◆ Qué harás
#1 Reproduce sin alterarlo el fragmento del hilo del foro que empieza en "Hola Tafanari!" y continúa hasta "mal al oído.".
#2 Devuelve sin ningún cambio todas las líneas del listado, de la primera a la última.

◆ Texto de origen
* * * *
# A Messi lo/le vi jugar



## tafanari

Hi,

I was wondering if people from Argentina would say:

_*A Messi lo vi jugar cuando vino el Barça a Nueva Jersey.*_

or

_*A Messi le vi jugar cuando vino el Barça a Nueva Jersey.*_

Gracias de antemano.


----------



## Honeypum

tafanari said:
			
		

> Hi,
> 
> I was wondering if people from Argentina would say:
> 
> _*A Messi lo vi jugar cuando vino el Barça a Nueva Jersey.*_
> 
> or
> 
> _*A Messi le vi jugar cuando vino el Barça a Nueva Jersey.*_
> 
> Gracias de antemano.


 
Hola Tafanari!

En Argentina decimos "*A Messi lo vi jugar cuando vino el Barça a Nueva Jersey*".

Usar el "le" como objeto directo, ya sea en masculino o femenino, singular o plural, nos suena mal al oído.

Saludos,


----------



## tafanari

Gracias, Honey


----------



## Yyrkoon

Ummm Honey, yo no es que sepa mucho de esto de la gramática como ciencia, pero el verbo de la oración es ver, ¿qué vi?  vi jugar, CD, ¿a quien?, a Messi, CI, por lo tanto "A Messi le vi jugar...". Es muy problable, o al menos un poco que esté equivocado, pero si lo estoy decidme porque.


----------



## lazarus1907

Yyrkoon said:
			
		

> Ummm Honey, yo no es que sepa mucho de esto de la gramática como ciencia, pero el verbo de la oración es ver, ¿qué vi? vi jugar, CD, ¿a quien?, a Messi, CI, por lo tanto "A Messi le vi jugar...". Es muy problable, o al menos un poco que esté equivocado, pero si lo estoy decidme *por qué*.


El C.D. puede ser perfectamente una persona, en cuyo caso va normalmente introducido por preposición (a). Preguntarle "¿qué...?" al verbo no es un método muy efectivo de encontrar el complemento directo. "Lo vi" es perfecto, ya que Messi es el C.D. aquí.

Otra cosa sería "verle algo a alguien". Aquí "alguien" sí sería el indirecto.


----------



## Yyrkoon

Umm, no he dicho que el CD no pueda ser una persona,    "Vi a Messi jugando" Messi CD, pero en este caso no lo veía así


----------



## lazarus1907

Yyrkoon said:
			
		

> Umm, no he dicho que el CD no pueda ser una persona,    "Vi a Messi jugando" Messi CD, pero en este caso no lo veía así


No lo has dicho, pero si preguntas "¿qué..?", nunca vas a tener como respuesta a una persona, ¿no crees? 

Veo a Juan - Lo veo
Veo a María - La veo
Veo a mis amigos - Los veo
Veo a mis amigos - Las veo


----------



## Majito

en Argentina diriamos: A Messi lo vi jugar....Quizas en España lo digan distinto pero la pregunta original fue como la gente en Argentina lo diria. Saludos,

Majito


----------



## Honeypum

Yyrkoon said:
			
		

> Ummm Honey, yo no es que sepa mucho de esto de la gramática como ciencia, pero el verbo de la oración es ver, ¿qué vi? vi jugar, CD, ¿a quien?, a Messi, CI, por lo tanto "A Messi le vi jugar...". Es muy problable, o al menos un poco que esté equivocado, pero si lo estoy decidme porque.
* * * *
◆ Listado del ejercicio
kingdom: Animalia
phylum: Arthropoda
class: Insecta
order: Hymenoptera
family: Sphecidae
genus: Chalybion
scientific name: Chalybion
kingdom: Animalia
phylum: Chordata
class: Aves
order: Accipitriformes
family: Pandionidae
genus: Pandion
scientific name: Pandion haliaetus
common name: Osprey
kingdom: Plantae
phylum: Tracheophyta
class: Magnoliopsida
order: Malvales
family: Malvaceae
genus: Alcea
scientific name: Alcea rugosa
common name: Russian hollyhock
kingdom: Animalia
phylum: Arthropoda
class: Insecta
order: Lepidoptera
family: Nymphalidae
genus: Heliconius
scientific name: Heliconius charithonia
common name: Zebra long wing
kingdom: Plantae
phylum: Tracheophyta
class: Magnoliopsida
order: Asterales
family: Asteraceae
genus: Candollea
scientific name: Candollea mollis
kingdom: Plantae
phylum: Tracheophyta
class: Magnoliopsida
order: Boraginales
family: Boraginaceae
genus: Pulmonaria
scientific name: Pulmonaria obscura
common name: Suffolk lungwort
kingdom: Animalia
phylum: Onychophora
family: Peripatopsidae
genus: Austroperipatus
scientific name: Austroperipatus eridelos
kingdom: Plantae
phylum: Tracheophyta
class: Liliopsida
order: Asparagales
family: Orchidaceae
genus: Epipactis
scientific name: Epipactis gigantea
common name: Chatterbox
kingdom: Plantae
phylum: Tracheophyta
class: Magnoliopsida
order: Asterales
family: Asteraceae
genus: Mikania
* * * *
◆ Respuestas
#1
Hola Tafanari!

En Argentina decimos "*A Messi lo vi jugar cuando vino el Barça a Nueva Jersey*".

Usar el "le" como objeto directo, ya sea en masculino o femenino, singular o plural, nos suena mal al oído.

#2
kingdom: Animalia
phylum: Arthropoda
class: Insecta
order: Hymenoptera
family: Sphecidae
genus: Chalybion
scientific name: Chalybion
kingdom: Animalia
phylum: Chordata
class: Aves
order: Accipitriformes
family: Pandionidae
genus: Pandion
scientific name: Pandion haliaetus
common name: Osprey
kingdom: Plantae
phylum: Tracheophyta
class: Magnoliopsida
order: Malvales
family: Malvaceae
genus: Alcea
scientific name: Alcea rugosa
common name: Russian hollyhock
kingdom: Animalia
phylum: Arthropoda
class: Insecta
order: Lepidoptera
family: Nymphalidae
genus: Heliconius
scientific name: Heliconius charithonia
common name: Zebra long wing
kingdom: Plantae
phylum: Tracheophyta
class: Magnoliopsida
order: Asterales
family: Asteraceae
genus: Candollea
scientific name: Candollea mollis
kingdom: Plantae
phylum: Tracheophyta
class: Magnoliopsida
order: Boraginales
family: Boraginaceae
genus: Pulmonaria
scientific name: Pulmonaria obscura
common name: Suffolk lungwort
kingdom: Animalia
phylum: Onychophora
family: Peripatopsidae
genus: Austroperipatus
scientific name: Austroperipatus eridelos
kingdom: Plantae
phylum: Tracheophyta
class: Liliopsida
order: Asparagales
family: Orchidaceae
genus: Epipactis
scientific name: Epipactis gigantea
common name: Chatterbox
kingdom: Plantae
phylum: Tracheophyta
class: Magnoliopsida
order: Asterales
family: Asteraceae
genus: Mikania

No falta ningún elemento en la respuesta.